More than 30,000 students across Sydney will be exposed to the NRL's school blitz programs as part of the game's commitment to sending positive messages about living a healthy lifestyle.

All 16 NRL clubs have been represented by some of the game's biggest names during school visits over the past decade with 150 locations alone to be held in Sydney over the next month, from the east to the west.

Further regional areas like Newcastle and the Illawarra also continue their school blitz programs after starting in early February.

One of the key messages delivered in 2019 has centred around cyber safety and the discussion of social media vs reality.

"I think it's really good that we get to do this," Wests Tigers five-eighth Josh Reynolds said following a recent visit to St Charles, Ryde.

"You train so much and spend so much time in pre-season that it's great to get out and see the kids and see how happy they are to see you.

"I've done it for a long time now and it's always good to do. I know Wests Tigers and the game have worked really hard to get good, positive messages in to schools, and I guess for us, we're also lucky to have two big areas we can spread these messages in."

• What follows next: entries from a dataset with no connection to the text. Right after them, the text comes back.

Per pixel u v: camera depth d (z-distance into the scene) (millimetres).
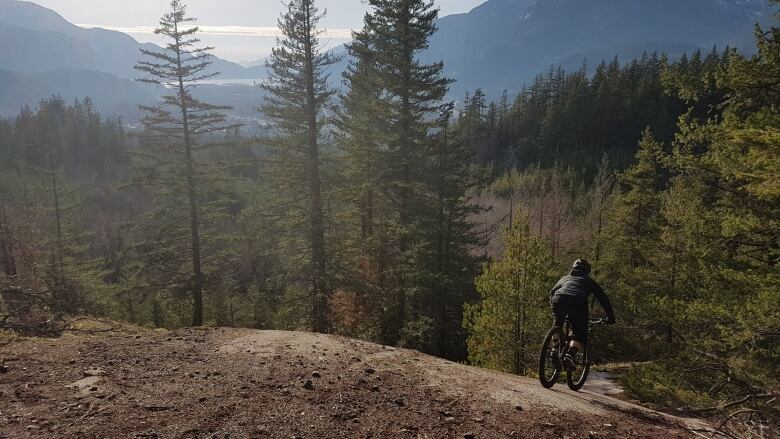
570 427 4613
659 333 14773
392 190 25922
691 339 9633
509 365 13602
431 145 25328
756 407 6184
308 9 20969
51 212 40875
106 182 100750
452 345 27422
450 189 26078
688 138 10297
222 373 5367
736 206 10734
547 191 55438
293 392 4852
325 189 24062
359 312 26250
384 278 26328
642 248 20359
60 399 4305
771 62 7840
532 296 13297
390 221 25266
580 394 6125
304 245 22922
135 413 4094
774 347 7605
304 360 6109
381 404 4734
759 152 6664
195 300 25062
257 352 6383
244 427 3947
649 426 4992
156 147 23953
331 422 4180
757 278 8414
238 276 43938
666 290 15219
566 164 78500
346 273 22547
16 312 9203
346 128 23641
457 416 4598
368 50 26141
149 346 6473
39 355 5684
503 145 106500
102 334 8227
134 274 25453
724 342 8477
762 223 8859
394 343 24766
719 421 5926
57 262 33094
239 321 32031
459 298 27203
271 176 23875
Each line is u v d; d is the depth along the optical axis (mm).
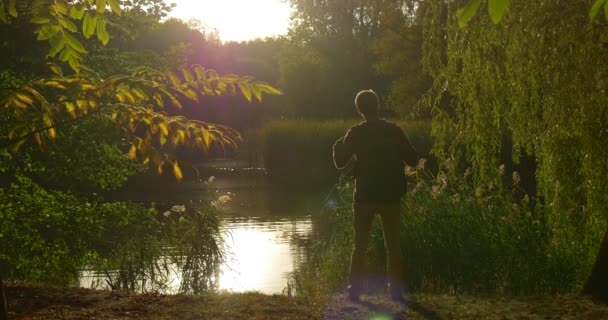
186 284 10000
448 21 9656
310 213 19719
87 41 15039
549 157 8609
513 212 9828
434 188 10227
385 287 8148
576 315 5867
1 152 11539
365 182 6434
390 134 6457
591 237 8578
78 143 13227
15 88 4277
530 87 8766
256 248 13508
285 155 34688
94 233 12883
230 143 4352
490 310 6125
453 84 9820
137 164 14766
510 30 8781
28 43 13383
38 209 12219
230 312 6199
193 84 4258
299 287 9406
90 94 4223
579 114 8141
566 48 8203
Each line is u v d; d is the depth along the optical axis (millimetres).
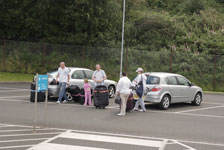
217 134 8766
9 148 6508
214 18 36500
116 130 8680
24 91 17297
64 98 14031
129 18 35969
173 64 25859
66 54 26594
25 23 30172
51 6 28391
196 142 7699
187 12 39469
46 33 29953
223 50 28891
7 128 8461
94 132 8281
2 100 13664
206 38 31906
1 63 27141
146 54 25875
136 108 12734
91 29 29219
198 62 25328
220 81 24312
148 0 44469
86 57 26281
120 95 11227
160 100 12820
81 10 27594
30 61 27125
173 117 11320
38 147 6621
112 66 25984
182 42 31969
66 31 29953
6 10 30547
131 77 25453
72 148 6613
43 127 8680
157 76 13180
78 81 14617
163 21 34281
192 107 14305
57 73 14156
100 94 12500
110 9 29750
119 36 32844
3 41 27328
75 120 9891
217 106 14977
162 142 7504
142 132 8570
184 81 14398
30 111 11242
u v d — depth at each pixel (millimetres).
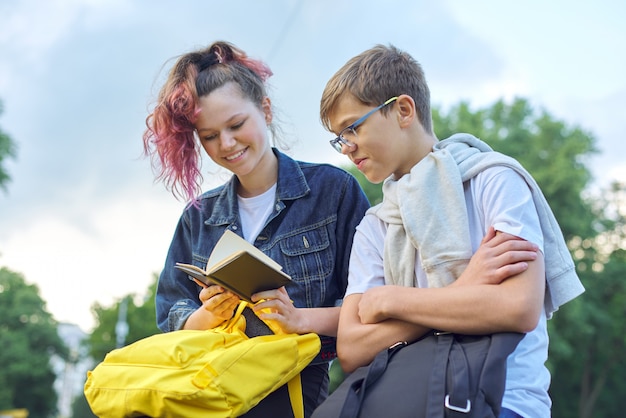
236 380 1979
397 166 2213
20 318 48969
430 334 1970
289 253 2533
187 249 2736
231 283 2035
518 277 1856
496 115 25344
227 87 2477
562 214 22750
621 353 24672
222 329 2271
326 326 2309
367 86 2168
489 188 2035
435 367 1764
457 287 1898
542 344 1998
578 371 25141
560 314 22250
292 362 2102
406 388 1771
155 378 1941
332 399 1830
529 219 1967
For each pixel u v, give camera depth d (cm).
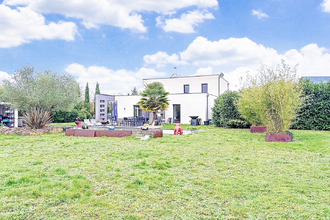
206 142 797
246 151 632
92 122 1666
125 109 2262
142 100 1723
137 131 976
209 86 2278
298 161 512
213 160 525
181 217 258
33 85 1145
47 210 271
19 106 1147
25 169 436
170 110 2066
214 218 255
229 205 288
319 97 1242
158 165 469
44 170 433
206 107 1947
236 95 1409
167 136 982
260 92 873
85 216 258
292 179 385
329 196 314
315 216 259
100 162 500
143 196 315
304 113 1259
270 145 724
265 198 307
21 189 331
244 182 371
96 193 324
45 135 1040
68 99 1230
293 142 775
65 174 409
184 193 325
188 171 435
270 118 848
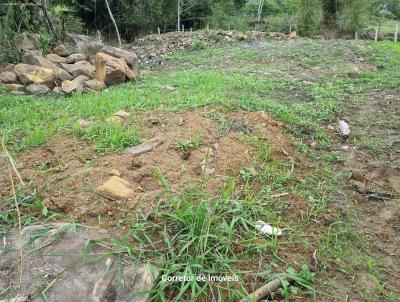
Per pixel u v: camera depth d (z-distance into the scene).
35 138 3.97
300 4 18.67
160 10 18.05
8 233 2.62
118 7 17.59
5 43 8.21
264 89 6.53
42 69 7.45
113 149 3.66
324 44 11.10
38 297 2.18
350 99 6.20
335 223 3.03
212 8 21.27
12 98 6.24
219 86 6.45
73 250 2.44
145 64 11.58
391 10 28.94
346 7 18.69
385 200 3.42
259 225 2.80
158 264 2.35
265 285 2.34
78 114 4.96
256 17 25.42
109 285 2.23
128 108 5.14
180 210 2.69
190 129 4.10
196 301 2.24
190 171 3.35
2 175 3.32
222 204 2.85
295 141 4.38
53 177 3.23
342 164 4.04
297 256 2.66
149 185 3.14
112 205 2.87
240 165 3.56
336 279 2.53
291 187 3.43
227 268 2.41
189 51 12.88
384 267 2.67
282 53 10.12
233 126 4.30
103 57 7.80
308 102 5.93
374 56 9.55
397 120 5.22
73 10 15.79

Wests Tigers half-back Luke Brooks spreading positive messages to school students.
Wests Tigers half-back Luke Brooks spreading positive messages to school students. ©NRL Photos

Former Wests Tigers utility John Wilson, who works as the NRL's National Participation and Game Development Manager, told NRL.com that young students were more likely to listen to an influential figure such as a professional athlete, than to those closer to them.

The community programs have been implemented and tailored for more than a decade and also cater to children who aren't necessarily interested in playing the game.

"Ultimately for us it's a great way to expose many kids in class and get to connect them," Wilson said.

"We want them to be physically active and looking after their friends, whether it's online or on the field. The more active they are the more social they are.

"We're working hard to give everyone an experience on and off the field with a junior participation program that is non-contact and delivered nationally in a safe environment with fundamentals like catch, pass and movements for all levels.

"We do understand people may not want to be a player but we're hopeful that through programs we're able to get them involved in the game down the track, whether it be an administrator or volunteer."

The Wests Tigers and Parramatta continued the blitz this week with Cronulla (February 25) to follow.

The Sydney Roosters (March 1), Penrith Panthers (March 4) and South Sydney Rabbitohs (March 27) will commence their school blitz programs next month.